Saved data entries -
....................

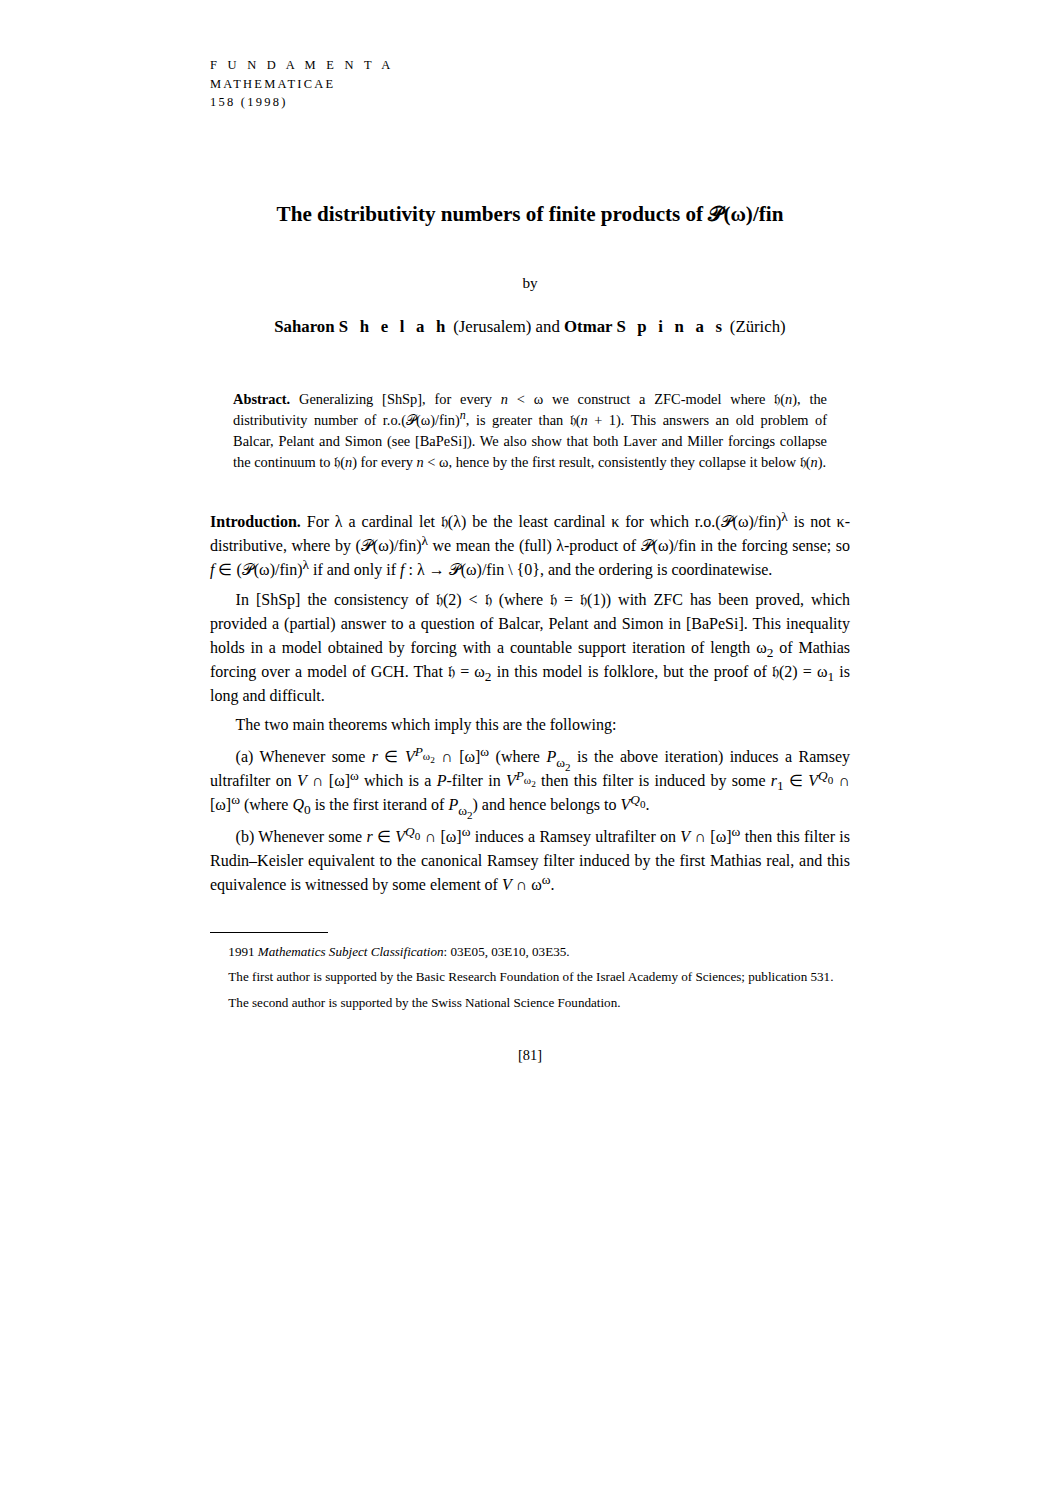F U N D A M E N T A
MATHEMATICAE
158 (1998)
The distributivity numbers of finite products of 𝒫(ω)/fin
by
Saharon S h e l a h (Jerusalem) and Otmar S p i n a s (Zürich)
Abstract. Generalizing [ShSp], for every n < ω we construct a ZFC-model where 𝔥(n), the distributivity number of r.o.(𝒫(ω)/fin)n, is greater than 𝔥(n + 1). This answers an old problem of Balcar, Pelant and Simon (see [BaPeSi]). We also show that both Laver and Miller forcings collapse the continuum to 𝔥(n) for every n < ω, hence by the first result, consistently they collapse it below 𝔥(n).
Introduction. For λ a cardinal let 𝔥(λ) be the least cardinal κ for which r.o.(𝒫(ω)/fin)λ is not κ-distributive, where by (𝒫(ω)/fin)λ we mean the (full) λ-product of 𝒫(ω)/fin in the forcing sense; so f ∈ (𝒫(ω)/fin)λ if and only if f : λ → 𝒫(ω)/fin \ {0}, and the ordering is coordinatewise.
In [ShSp] the consistency of 𝔥(2) < 𝔥 (where 𝔥 = 𝔥(1)) with ZFC has been proved, which provided a (partial) answer to a question of Balcar, Pelant and Simon in [BaPeSi]. This inequality holds in a model obtained by forcing with a countable support iteration of length ω2 of Mathias forcing over a model of GCH. That 𝔥 = ω2 in this model is folklore, but the proof of 𝔥(2) = ω1 is long and difficult.
The two main theorems which imply this are the following:
(a) Whenever some r ∈ VPω2 ∩ [ω]ω (where Pω2 is the above iteration) induces a Ramsey ultrafilter on V ∩ [ω]ω which is a P-filter in VPω2 then this filter is induced by some r1 ∈ VQ0 ∩ [ω]ω (where Q0 is the first iterand of Pω2) and hence belongs to VQ0.
(b) Whenever some r ∈ VQ0 ∩ [ω]ω induces a Ramsey ultrafilter on V ∩ [ω]ω then this filter is Rudin–Keisler equivalent to the canonical Ramsey filter induced by the first Mathias real, and this equivalence is witnessed by some element of V ∩ ωω.
1991 Mathematics Subject Classification: 03E05, 03E10, 03E35.
The first author is supported by the Basic Research Foundation of the Israel Academy of Sciences; publication 531.
The second author is supported by the Swiss National Science Foundation.
[81]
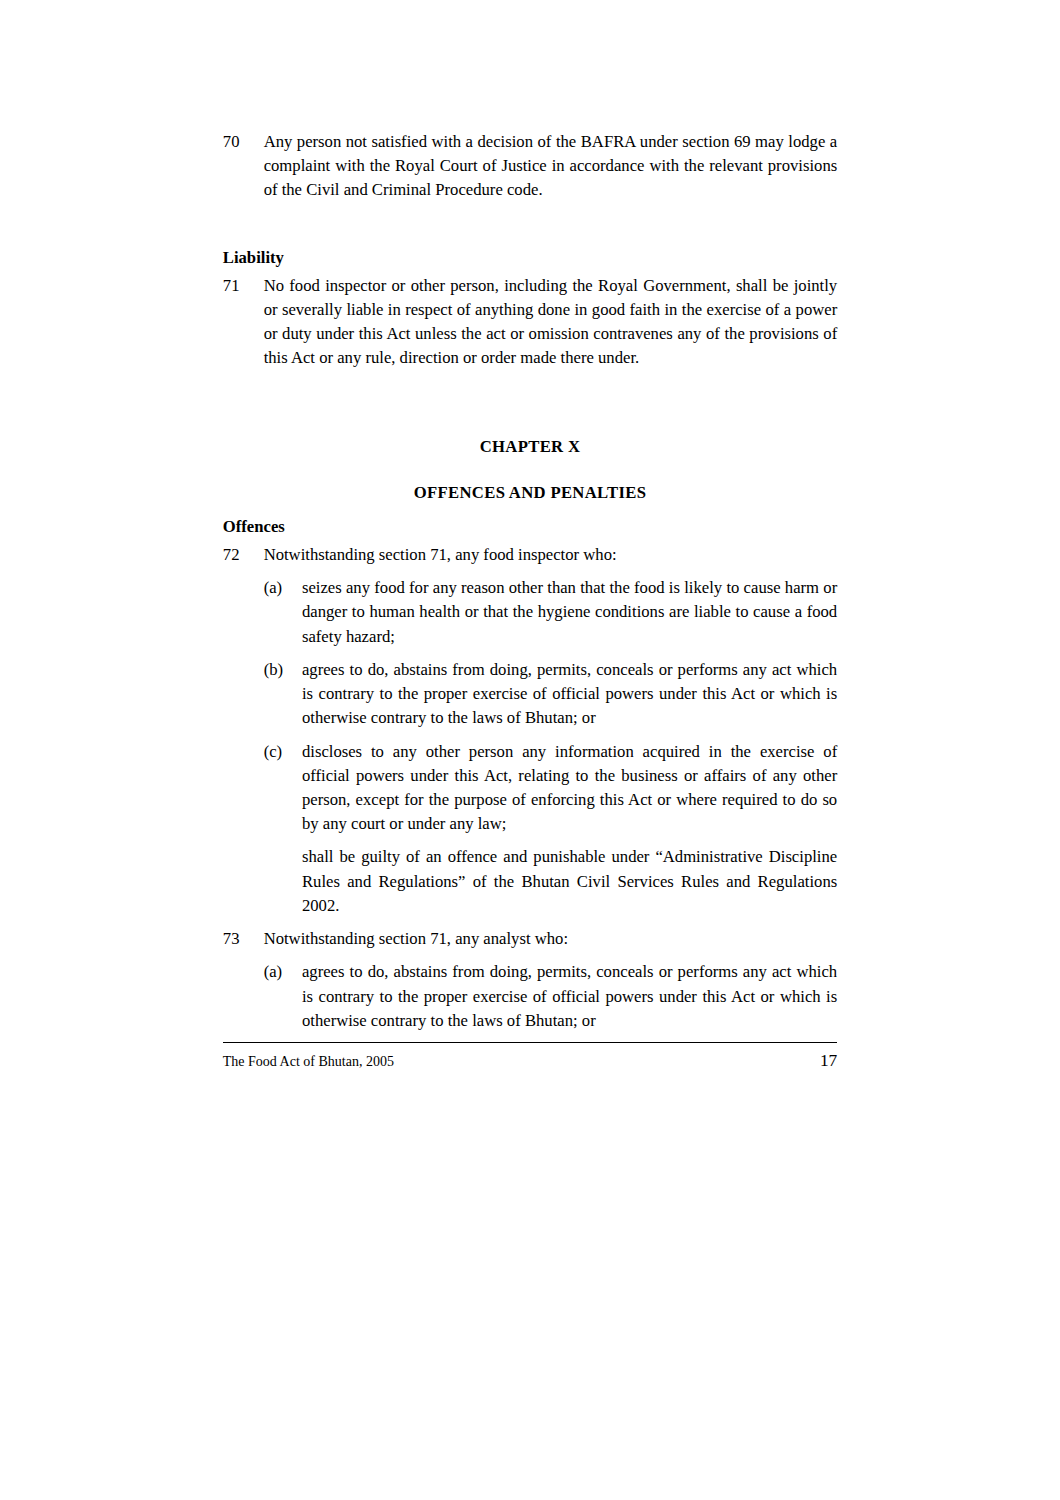70
Any person not satisfied with a decision of the BAFRA under section 69 may lodge a complaint with the Royal Court of Justice in accordance with the relevant provisions of the Civil and Criminal Procedure code.
Liability
71
No food inspector or other person, including the Royal Government, shall be jointly or severally liable in respect of anything done in good faith in the exercise of a power or duty under this Act unless the act or omission contravenes any of the provisions of this Act or any rule, direction or order made there under.
CHAPTER X
OFFENCES AND PENALTIES
Offences
72
Notwithstanding section 71, any food inspector who:
(a)
seizes any food for any reason other than that the food is likely to cause harm or danger to human health or that the hygiene conditions are liable to cause a food safety hazard;
(b)
agrees to do, abstains from doing, permits, conceals or performs any act which is contrary to the proper exercise of official powers under this Act or which is otherwise contrary to the laws of Bhutan; or
(c)
discloses to any other person any information acquired in the exercise of official powers under this Act, relating to the business or affairs of any other person, except for the purpose of enforcing this Act or where required to do so by any court or under any law;
shall be guilty of an offence and punishable under “Administrative Discipline Rules and Regulations” of the Bhutan Civil Services Rules and Regulations 2002.
73
Notwithstanding section 71, any analyst who:
(a)
agrees to do, abstains from doing, permits, conceals or performs any act which is contrary to the proper exercise of official powers under this Act or which is otherwise contrary to the laws of Bhutan; or
The Food Act of Bhutan, 2005
17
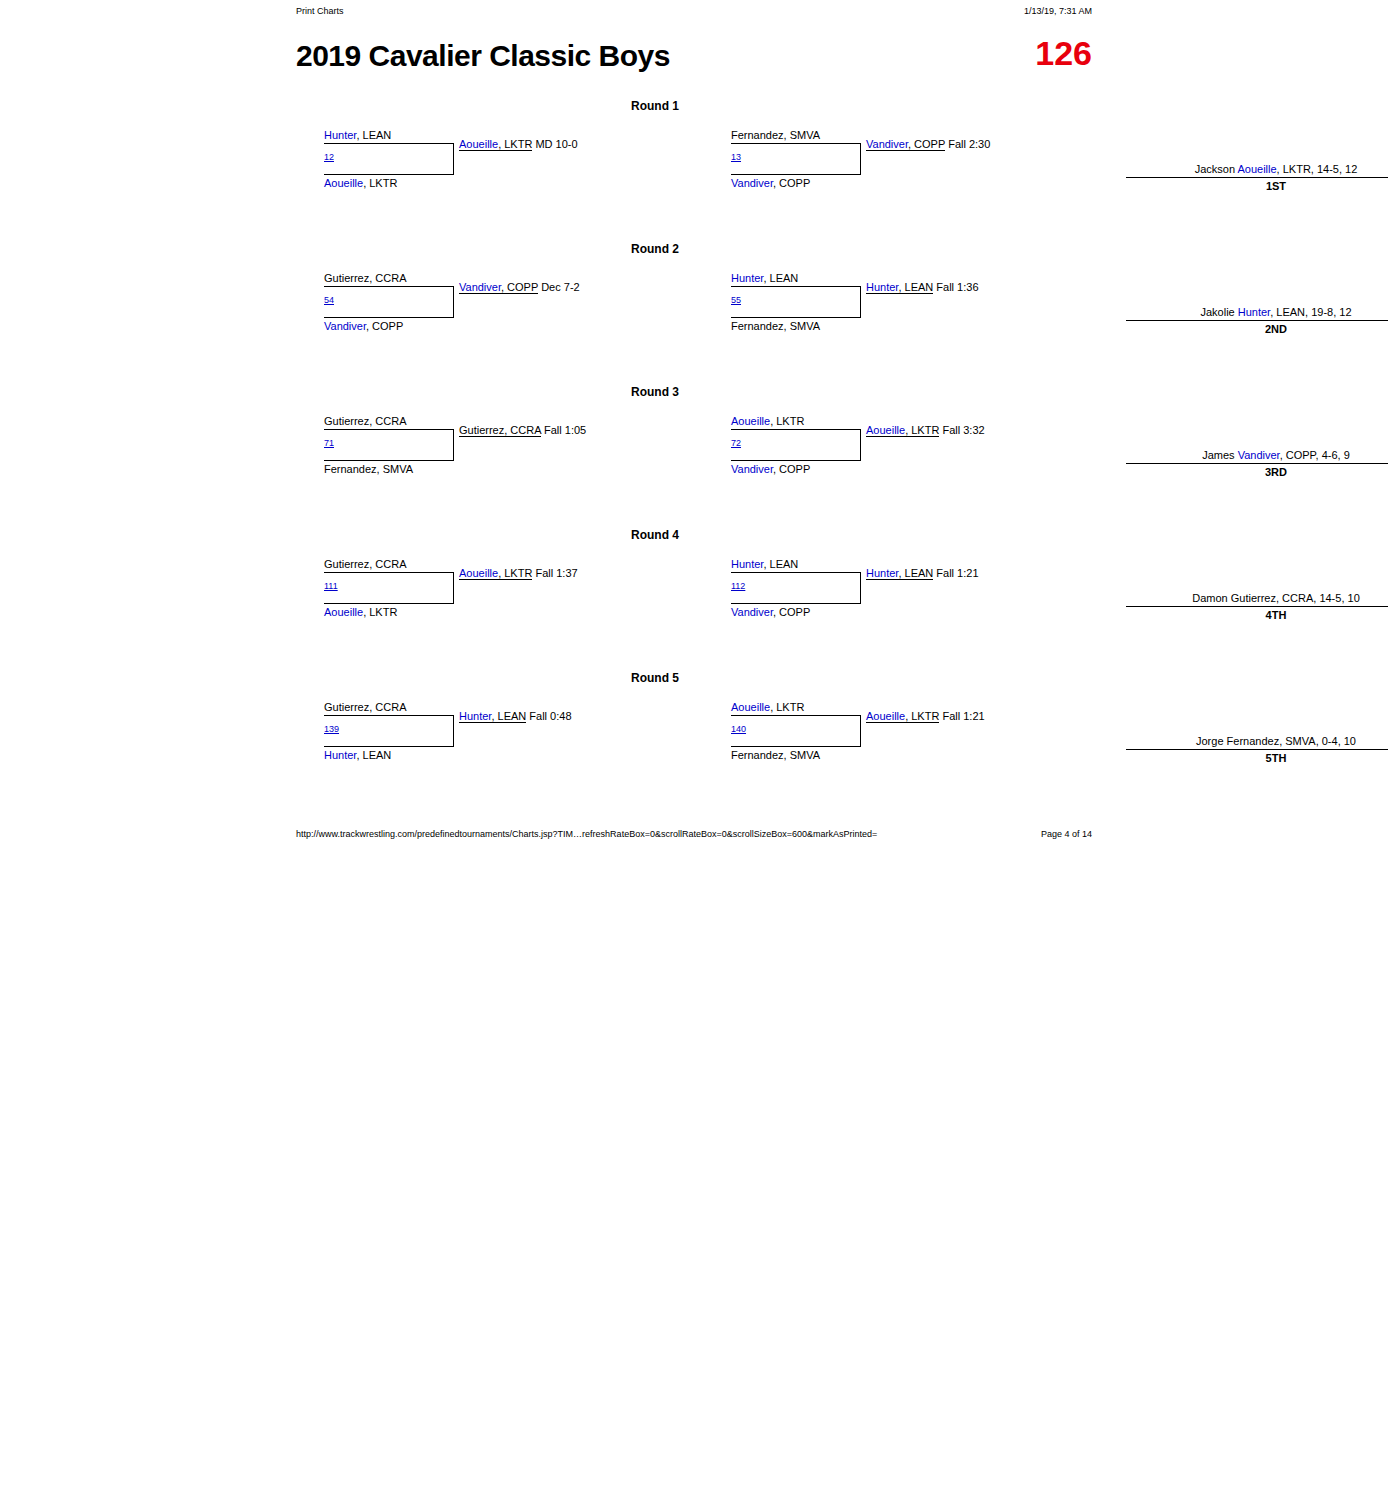Print Charts
1/13/19, 7:31 AM
2019 Cavalier Classic Boys
126
Round 1
Hunter, LEAN
12 Aoueille, LKTR MD 10-0
Aoueille, LKTR
Fernandez, SMVA
13 Vandiver, COPP Fall 2:30
Vandiver, COPP
Jackson Aoueille, LKTR, 14-5, 12
1ST
Round 2
Gutierrez, CCRA
54 Vandiver, COPP Dec 7-2
Vandiver, COPP
Hunter, LEAN
55 Hunter, LEAN Fall 1:36
Fernandez, SMVA
Jakolie Hunter, LEAN, 19-8, 12
2ND
Round 3
Gutierrez, CCRA
71 Gutierrez, CCRA Fall 1:05
Fernandez, SMVA
Aoueille, LKTR
72 Aoueille, LKTR Fall 3:32
Vandiver, COPP
James Vandiver, COPP, 4-6, 9
3RD
Round 4
Gutierrez, CCRA
111 Aoueille, LKTR Fall 1:37
Aoueille, LKTR
Hunter, LEAN
112 Hunter, LEAN Fall 1:21
Vandiver, COPP
Damon Gutierrez, CCRA, 14-5, 10
4TH
Round 5
Gutierrez, CCRA
139 Hunter, LEAN Fall 0:48
Hunter, LEAN
Aoueille, LKTR
140 Aoueille, LKTR Fall 1:21
Fernandez, SMVA
Jorge Fernandez, SMVA, 0-4, 10
5TH
http://www.trackwrestling.com/predefinedtournaments/Charts.jsp?TIM…refreshRateBox=0&scrollRateBox=0&scrollSizeBox=600&markAsPrinted=
Page 4 of 14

....................

Exercise goal -
Above are some records; copy exactly the lines from the one with "Abstract. Generalizing [ShSp], for" through the one with "Introduction. For λ", both included, and no others.

Written solution -
Abstract. Generalizing [ShSp], for every n < ω we construct a ZFC-model where 𝔥(n), the distributivity number of r.o.(𝒫(ω)/fin)n, is greater than 𝔥(n + 1). This answers an old problem of Balcar, Pelant and Simon (see [BaPeSi]). We also show that both Laver and Miller forcings collapse the continuum to 𝔥(n) for every n < ω, hence by the first result, consistently they collapse it below 𝔥(n).
Introduction. For λ a cardinal let 𝔥(λ) be the least cardinal κ for which r.o.(𝒫(ω)/fin)λ is not κ-distributive, where by (𝒫(ω)/fin)λ we mean the (full) λ-product of 𝒫(ω)/fin in the forcing sense; so f ∈ (𝒫(ω)/fin)λ if and only if f : λ → 𝒫(ω)/fin \ {0}, and the ordering is coordinatewise.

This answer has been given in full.